Clustering using query log
(Beeferman and Berger, 2000)
Log records query, links that were clicked through.
Create bipartite graph where query terms connect to links.
Cluster of pages = connected component.
Also gives cluster of query terms -- useful to suggest alternative queries
to user.
Detection of identical or near-identical pages
Syntactic Clustering of the Web
Broder, Glassman, Manasse, and Zweig, 1998 (WWW6)
Shingle : K consecutive words.
Fix a shingle size K. Let S(A) be the set of shingles in A and
let S(B) be the set of shingles in B.
The resemblance of A and B
is defined as | S(A) intersect S(B) | / | S(A) union S(B) |.
The containment of A in B
is defined as | S(A) intersect S(B) | / | S(A) |.
Estimate the resemblance of sets A and B using random sampling:
Step 1: Choose a value m and a random function P(W) from elements to integers.
Step 2: For set X, let V(X) = { x in X | P(x) mod m = 0} be a sample of X.
This is called the sketch of X.
Step 3: | V(A) intersect V(B) | / |V(A) union V(B) |
is an estimate of the resemblance of A and B.
|V(A) intersect V(B)| / V(A) is an estimate of the containment of A in B
Note: if you just sample A and sample B, get a substantial underestimate of
the resemblance.
Implementation uses shingle size = 10, m = 25, 40 bit sketch.
High-level algorithm
Step 1: Normalize by removing HTML and converting to lower-case.

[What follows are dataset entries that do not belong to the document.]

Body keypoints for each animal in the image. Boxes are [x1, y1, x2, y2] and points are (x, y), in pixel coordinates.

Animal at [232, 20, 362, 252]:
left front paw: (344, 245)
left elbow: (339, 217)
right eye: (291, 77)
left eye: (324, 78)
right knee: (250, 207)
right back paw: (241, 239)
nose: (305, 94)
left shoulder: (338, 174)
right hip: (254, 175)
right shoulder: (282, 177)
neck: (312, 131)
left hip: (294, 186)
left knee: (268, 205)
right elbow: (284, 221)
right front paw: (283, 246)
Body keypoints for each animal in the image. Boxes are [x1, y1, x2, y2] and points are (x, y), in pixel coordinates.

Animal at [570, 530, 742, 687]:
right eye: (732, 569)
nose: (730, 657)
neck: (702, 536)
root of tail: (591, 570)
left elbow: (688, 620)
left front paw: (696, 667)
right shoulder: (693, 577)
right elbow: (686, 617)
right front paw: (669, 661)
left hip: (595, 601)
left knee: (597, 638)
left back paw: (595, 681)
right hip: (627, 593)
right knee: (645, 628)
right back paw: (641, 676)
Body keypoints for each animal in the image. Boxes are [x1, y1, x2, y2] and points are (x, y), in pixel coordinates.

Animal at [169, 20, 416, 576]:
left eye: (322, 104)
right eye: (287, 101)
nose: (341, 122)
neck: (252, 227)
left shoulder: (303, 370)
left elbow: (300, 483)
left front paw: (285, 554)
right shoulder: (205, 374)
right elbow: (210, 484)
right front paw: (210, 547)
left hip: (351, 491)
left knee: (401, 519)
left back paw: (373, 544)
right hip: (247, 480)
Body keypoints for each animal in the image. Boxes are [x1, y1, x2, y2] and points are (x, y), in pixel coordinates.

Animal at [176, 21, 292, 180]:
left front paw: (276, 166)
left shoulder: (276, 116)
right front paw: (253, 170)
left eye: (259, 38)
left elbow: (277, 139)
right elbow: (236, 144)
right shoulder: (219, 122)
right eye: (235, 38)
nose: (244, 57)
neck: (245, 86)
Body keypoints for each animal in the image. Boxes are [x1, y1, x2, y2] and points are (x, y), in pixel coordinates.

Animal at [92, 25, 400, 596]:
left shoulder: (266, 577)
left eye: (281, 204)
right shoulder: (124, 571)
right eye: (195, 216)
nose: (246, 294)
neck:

Step 2: Calculate sketch of shingle set of each document.
Step 3: For each pair of documents, compare sketches to see if they
exceed resemblance threshhold.
Step 4: Find connected components.
Implementation of Step 3. Obviously all-pairs comparison is not feasible;
however, most pairs have no shingles in common. Also want to reduce disk
I/O since this cannot be done in-memory.
3.1. Use merge-sort to generate sorted file F1 of < shingle, docID > pairs.
3.2. Eliminate shingles that appear in only one docID (most).
3.3. for each shingle S in F1,
for each pair of docs docID1, docID2 associated with S in F1,
write record < docID1, docID2 > to F2.
F2 now has one record of form < docID1, docID2 > for each shingle
shared by doc1 and doc2.
3.4. Merge-sort F2, combining and keeping count of identical elements.
Generate file F3 of record < docID1, docID, count of common shingles >
Further issues:
- Eliminate very common shingles (more than 1000 documents). Almost
all automatically generated by standard programs.
- Eliminate truly identical documents by computing and comparing fingerprint
of entire document.
Known clusters
You have a known system of clusters with examples (e.g. Yahoo).
The problem is to place a new page into the proper cluster(s).
In machine learning, this is known as classification rather
than clustering. Lots of algorithms.